■ Exercise description:
Using the data below, copy every line that contains the word "wall".
* * *
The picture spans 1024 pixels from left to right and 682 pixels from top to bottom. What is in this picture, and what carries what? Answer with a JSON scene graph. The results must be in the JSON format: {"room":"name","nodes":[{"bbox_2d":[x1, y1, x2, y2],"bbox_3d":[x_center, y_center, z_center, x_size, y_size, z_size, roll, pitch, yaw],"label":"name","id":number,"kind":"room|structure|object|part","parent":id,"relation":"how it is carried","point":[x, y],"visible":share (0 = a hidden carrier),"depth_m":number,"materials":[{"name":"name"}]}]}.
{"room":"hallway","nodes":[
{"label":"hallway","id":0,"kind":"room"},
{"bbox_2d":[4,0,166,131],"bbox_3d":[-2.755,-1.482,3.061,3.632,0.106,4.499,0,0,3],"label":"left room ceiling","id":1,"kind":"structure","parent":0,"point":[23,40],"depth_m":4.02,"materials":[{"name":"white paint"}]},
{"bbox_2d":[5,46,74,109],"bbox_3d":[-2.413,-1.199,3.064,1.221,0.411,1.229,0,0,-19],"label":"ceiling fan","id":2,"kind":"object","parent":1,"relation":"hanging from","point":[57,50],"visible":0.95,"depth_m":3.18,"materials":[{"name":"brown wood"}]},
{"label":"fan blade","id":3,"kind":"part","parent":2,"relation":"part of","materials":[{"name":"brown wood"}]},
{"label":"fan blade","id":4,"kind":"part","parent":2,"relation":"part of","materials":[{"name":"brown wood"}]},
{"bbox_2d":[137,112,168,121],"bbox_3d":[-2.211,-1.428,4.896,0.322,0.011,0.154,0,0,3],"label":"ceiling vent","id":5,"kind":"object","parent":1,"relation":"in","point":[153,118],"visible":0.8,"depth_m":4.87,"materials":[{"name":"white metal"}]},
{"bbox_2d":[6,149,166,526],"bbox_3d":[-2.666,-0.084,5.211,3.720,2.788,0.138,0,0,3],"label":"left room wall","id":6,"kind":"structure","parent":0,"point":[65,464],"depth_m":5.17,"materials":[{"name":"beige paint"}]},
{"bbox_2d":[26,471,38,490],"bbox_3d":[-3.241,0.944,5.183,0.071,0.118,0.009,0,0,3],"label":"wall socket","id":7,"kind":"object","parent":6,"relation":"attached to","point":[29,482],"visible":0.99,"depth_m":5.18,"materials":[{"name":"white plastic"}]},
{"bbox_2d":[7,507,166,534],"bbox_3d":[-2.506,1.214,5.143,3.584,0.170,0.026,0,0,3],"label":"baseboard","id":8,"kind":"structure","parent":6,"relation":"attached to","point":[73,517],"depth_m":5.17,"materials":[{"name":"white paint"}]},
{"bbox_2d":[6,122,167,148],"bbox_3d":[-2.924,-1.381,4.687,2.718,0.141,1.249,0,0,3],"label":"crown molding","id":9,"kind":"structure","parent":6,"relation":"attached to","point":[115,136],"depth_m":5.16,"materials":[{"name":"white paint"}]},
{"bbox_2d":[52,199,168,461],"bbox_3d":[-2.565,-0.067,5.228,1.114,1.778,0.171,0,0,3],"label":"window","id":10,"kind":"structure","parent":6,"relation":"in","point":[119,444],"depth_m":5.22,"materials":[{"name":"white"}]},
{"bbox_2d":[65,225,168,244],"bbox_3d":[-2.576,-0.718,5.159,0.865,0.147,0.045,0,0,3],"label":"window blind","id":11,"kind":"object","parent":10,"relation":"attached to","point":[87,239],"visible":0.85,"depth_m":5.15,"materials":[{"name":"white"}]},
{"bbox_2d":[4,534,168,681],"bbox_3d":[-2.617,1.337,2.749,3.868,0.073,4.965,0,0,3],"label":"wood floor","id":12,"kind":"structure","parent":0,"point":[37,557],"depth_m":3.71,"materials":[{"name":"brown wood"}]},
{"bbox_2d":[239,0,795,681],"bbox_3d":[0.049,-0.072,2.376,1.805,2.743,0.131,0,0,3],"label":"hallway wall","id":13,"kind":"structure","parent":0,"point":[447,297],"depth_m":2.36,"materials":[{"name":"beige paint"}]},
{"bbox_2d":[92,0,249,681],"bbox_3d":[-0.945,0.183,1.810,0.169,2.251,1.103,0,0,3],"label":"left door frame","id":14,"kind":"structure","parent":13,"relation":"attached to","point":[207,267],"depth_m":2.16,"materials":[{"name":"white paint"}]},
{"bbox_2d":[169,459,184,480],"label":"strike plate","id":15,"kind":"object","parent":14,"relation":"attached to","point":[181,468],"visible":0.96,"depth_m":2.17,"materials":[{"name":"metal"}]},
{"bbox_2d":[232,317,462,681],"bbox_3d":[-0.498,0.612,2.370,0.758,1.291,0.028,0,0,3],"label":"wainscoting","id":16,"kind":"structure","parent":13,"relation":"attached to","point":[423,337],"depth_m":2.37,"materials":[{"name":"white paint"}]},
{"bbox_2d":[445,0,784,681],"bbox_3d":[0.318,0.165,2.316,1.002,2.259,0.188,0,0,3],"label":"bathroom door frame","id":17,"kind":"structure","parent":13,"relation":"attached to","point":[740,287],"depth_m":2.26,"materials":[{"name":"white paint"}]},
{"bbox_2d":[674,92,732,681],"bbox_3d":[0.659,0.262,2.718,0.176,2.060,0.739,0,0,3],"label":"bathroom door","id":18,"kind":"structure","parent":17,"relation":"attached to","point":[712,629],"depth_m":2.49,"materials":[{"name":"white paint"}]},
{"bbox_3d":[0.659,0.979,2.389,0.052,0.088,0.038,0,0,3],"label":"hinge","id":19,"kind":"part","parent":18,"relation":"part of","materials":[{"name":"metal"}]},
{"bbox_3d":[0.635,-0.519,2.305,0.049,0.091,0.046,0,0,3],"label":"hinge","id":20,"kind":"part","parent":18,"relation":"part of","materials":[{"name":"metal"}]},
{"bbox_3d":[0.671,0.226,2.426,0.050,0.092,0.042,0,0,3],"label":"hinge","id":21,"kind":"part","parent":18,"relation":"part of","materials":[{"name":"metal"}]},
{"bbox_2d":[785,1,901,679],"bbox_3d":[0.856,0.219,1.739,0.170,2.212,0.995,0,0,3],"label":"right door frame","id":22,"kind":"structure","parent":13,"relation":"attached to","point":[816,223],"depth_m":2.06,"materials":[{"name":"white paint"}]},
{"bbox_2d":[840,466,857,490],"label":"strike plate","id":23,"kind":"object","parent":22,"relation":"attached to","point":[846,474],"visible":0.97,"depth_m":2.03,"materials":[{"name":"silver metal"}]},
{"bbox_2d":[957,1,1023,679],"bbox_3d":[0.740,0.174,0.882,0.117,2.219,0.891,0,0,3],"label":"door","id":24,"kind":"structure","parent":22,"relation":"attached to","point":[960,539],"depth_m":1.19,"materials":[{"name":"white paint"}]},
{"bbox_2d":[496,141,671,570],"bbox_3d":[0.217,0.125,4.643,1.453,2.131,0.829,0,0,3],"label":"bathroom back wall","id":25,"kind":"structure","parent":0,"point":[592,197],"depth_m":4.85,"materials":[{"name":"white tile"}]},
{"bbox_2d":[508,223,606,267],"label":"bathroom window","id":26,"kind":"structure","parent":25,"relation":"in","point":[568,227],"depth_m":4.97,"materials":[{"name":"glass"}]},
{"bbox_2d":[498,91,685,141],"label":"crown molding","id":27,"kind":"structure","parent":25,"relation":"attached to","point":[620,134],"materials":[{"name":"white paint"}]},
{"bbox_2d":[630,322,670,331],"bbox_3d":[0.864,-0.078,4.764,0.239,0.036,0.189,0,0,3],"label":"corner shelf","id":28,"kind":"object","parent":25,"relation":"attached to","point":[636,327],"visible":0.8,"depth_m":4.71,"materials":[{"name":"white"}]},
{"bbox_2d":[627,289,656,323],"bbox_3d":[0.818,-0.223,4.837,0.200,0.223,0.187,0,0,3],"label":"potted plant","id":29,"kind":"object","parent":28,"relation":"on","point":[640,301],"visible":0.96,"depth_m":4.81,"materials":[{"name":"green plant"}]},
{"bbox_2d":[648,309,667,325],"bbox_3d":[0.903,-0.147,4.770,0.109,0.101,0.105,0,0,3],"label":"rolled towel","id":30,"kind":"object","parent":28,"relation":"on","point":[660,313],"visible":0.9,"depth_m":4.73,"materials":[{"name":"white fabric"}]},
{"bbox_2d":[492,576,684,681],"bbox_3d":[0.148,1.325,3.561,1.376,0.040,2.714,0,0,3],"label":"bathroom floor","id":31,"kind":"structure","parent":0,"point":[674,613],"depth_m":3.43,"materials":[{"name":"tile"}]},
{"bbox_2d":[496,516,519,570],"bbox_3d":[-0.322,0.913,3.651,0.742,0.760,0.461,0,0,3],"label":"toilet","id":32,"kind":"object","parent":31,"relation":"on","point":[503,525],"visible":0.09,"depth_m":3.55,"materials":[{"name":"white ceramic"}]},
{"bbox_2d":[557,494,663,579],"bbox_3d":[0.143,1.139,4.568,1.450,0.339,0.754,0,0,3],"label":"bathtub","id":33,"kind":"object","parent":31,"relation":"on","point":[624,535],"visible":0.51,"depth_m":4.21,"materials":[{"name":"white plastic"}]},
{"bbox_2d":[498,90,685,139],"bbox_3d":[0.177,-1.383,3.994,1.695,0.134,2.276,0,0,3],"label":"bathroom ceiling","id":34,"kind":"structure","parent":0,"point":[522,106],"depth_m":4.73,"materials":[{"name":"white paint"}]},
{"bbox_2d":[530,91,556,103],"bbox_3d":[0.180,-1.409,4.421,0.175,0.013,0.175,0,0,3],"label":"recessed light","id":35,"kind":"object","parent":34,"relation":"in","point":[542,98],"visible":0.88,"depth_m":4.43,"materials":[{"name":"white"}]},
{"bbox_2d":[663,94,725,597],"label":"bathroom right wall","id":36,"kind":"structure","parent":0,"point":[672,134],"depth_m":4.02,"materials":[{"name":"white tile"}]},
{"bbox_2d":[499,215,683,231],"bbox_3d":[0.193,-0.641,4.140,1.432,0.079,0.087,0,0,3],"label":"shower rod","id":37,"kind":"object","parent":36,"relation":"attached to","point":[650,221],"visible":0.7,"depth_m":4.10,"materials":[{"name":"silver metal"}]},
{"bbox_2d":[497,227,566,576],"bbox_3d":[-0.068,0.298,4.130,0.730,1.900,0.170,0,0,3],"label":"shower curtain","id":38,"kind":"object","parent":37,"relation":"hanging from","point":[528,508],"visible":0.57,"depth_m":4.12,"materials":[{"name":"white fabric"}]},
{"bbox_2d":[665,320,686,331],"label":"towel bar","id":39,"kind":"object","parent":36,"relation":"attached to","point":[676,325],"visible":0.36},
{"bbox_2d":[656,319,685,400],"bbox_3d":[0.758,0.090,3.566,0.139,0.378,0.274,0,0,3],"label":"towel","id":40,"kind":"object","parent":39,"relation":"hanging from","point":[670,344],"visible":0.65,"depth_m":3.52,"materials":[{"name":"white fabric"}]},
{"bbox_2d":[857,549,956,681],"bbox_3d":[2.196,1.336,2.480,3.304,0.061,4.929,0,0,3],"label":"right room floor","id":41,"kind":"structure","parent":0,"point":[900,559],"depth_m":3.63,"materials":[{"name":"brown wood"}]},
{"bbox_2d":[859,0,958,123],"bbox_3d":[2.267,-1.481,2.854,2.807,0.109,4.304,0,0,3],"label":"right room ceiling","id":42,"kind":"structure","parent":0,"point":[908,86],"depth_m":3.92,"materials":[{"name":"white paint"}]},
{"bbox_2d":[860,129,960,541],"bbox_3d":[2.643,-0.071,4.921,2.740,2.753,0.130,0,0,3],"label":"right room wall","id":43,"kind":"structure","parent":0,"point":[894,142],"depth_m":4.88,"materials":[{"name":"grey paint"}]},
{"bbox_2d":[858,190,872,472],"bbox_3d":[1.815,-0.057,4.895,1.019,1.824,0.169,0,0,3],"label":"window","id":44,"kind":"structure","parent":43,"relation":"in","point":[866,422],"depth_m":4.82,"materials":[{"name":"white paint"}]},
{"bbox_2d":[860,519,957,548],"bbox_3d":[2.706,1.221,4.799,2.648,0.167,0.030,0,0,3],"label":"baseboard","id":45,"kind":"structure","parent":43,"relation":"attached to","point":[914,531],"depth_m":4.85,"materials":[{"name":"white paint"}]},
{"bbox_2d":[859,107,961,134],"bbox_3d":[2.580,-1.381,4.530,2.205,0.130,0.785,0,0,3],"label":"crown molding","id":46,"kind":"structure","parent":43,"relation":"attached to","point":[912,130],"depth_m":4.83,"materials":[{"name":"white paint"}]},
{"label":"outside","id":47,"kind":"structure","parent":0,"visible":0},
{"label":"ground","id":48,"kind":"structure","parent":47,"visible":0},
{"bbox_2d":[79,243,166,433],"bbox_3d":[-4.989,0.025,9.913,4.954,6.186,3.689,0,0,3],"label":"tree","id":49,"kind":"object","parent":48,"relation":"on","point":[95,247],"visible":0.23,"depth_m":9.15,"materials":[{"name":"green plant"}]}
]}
* * *
■ Response box:
{"bbox_2d":[6,149,166,526],"bbox_3d":[-2.666,-0.084,5.211,3.720,2.788,0.138,0,0,3],"label":"left room wall","id":6,"kind":"structure","parent":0,"point":[65,464],"depth_m":5.17,"materials":[{"name":"beige paint"}]},
{"bbox_2d":[26,471,38,490],"bbox_3d":[-3.241,0.944,5.183,0.071,0.118,0.009,0,0,3],"label":"wall socket","id":7,"kind":"object","parent":6,"relation":"attached to","point":[29,482],"visible":0.99,"depth_m":5.18,"materials":[{"name":"white plastic"}]},
{"bbox_2d":[239,0,795,681],"bbox_3d":[0.049,-0.072,2.376,1.805,2.743,0.131,0,0,3],"label":"hallway wall","id":13,"kind":"structure","parent":0,"point":[447,297],"depth_m":2.36,"materials":[{"name":"beige paint"}]},
{"bbox_2d":[496,141,671,570],"bbox_3d":[0.217,0.125,4.643,1.453,2.131,0.829,0,0,3],"label":"bathroom back wall","id":25,"kind":"structure","parent":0,"point":[592,197],"depth_m":4.85,"materials":[{"name":"white tile"}]},
{"bbox_2d":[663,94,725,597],"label":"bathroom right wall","id":36,"kind":"structure","parent":0,"point":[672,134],"depth_m":4.02,"materials":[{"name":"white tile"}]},
{"bbox_2d":[860,129,960,541],"bbox_3d":[2.643,-0.071,4.921,2.740,2.753,0.130,0,0,3],"label":"right room wall","id":43,"kind":"structure","parent":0,"point":[894,142],"depth_m":4.88,"materials":[{"name":"grey paint"}]},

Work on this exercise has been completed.